Oocyte aneuploidy mechanisms are different in two situations of increased chromosomal risk: older patients and patients with recurrent implantation failure after in vitro fertilization.

OBJECTIVE

To clarify the mechanisms underlying oocyte abnormalities in meiosis: meiotic nondisjunction of a whole chromosome or premature separation of sister chromatids in two situations of increased chromosomal risk.

DESIGN

Preconception diagnosis by first polar-body analysis in two situations of increased chromosomal risk.

SETTING

Departments of reproductive biology, cytogenetics, gynecology, and obstetrics.
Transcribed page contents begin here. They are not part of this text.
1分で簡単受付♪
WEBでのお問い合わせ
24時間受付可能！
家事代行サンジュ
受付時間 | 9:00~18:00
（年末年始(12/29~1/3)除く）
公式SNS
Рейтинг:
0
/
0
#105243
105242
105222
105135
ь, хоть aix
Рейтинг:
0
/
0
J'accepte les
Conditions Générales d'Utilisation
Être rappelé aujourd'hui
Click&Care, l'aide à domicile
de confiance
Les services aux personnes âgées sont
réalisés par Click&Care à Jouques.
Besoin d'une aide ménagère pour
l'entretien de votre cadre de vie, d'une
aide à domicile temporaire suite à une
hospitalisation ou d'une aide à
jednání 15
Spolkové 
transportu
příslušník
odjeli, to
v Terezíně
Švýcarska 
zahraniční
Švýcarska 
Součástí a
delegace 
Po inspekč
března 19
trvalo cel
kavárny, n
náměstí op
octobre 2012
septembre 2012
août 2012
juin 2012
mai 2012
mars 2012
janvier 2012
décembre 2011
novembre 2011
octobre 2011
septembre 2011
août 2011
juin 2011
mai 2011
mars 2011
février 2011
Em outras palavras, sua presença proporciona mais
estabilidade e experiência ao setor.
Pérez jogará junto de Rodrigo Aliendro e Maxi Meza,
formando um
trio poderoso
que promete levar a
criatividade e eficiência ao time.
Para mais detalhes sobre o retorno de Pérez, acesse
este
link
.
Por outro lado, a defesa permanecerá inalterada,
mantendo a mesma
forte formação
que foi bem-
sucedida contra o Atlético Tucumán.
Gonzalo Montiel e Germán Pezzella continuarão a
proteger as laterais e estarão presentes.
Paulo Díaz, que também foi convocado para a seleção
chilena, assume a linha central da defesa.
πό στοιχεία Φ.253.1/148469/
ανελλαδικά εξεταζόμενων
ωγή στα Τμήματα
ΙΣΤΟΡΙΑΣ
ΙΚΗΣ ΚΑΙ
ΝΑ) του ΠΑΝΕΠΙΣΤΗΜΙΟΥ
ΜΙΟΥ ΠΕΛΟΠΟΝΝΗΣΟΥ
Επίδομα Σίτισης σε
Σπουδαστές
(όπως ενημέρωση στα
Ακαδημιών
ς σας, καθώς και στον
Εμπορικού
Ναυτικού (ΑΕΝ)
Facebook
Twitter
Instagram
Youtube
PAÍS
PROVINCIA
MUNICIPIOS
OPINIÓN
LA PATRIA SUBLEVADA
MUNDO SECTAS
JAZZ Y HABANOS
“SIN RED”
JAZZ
PATIENT(S): First polar body analysis was proposed to 76 patients (91 cycles) for advanced age (AMA; n = 30, 36 cycles), recurrent implantation failure (RIF; >10 embryos transferred without implantation; n = 32, 36 cycles), or both (AMA + RIF; n = 14, 19 cycles), before their intracytoplasmic sperm injection procedure.

INTERVENTION(S): First polar-body analysis using fluorescence in situ hybridization.

MAIN OUTCOME MEASURE(S): Mechanisms and frequency of aneuploidy.

RESULT(S): Three hundred eighty-four oocytes were analyzed by fluorescence in situ hybridization, 130 from women >38 years of age, 171 from women with RIF, and 83 from women with both indications. The oocyte abnormality rate was similar in the three groups, respectively, 38.5%, 40.4%, and 45.8%. The aneuploidy mechanisms were different for women >38 years of age who had no previous implantation failure (AMA) compared with women of whatever age who had implantation failure (P<.05 vs. RIF; P<.001 vs. AMA+RIF), with, respectively, for the AMA, RIF, and AMA+RIF groups, 72.2%, 56.6%, and 49.2% premature separation of sister chromatids and 27.8%, 43.4%, and 50.8% meiotic nondisjunction. In the two implantation-failure groups, we distinguished a subgroup (22% in the RIF group and 33% in AMA+RIF group) of patients with >2/3 abnormal oocytes, suggesting a meiosis alteration.

CONCLUSION(S): The mechanisms accounting for oocyte aneuploidy differed in the two clinical situations of advanced maternal age and RIF. Advanced maternal-age aneuploidy was linked to a loss of sister chromatid cohesion that led to one single chromatid abnormality, whereas implantation failure is a much more heterogeneous situation.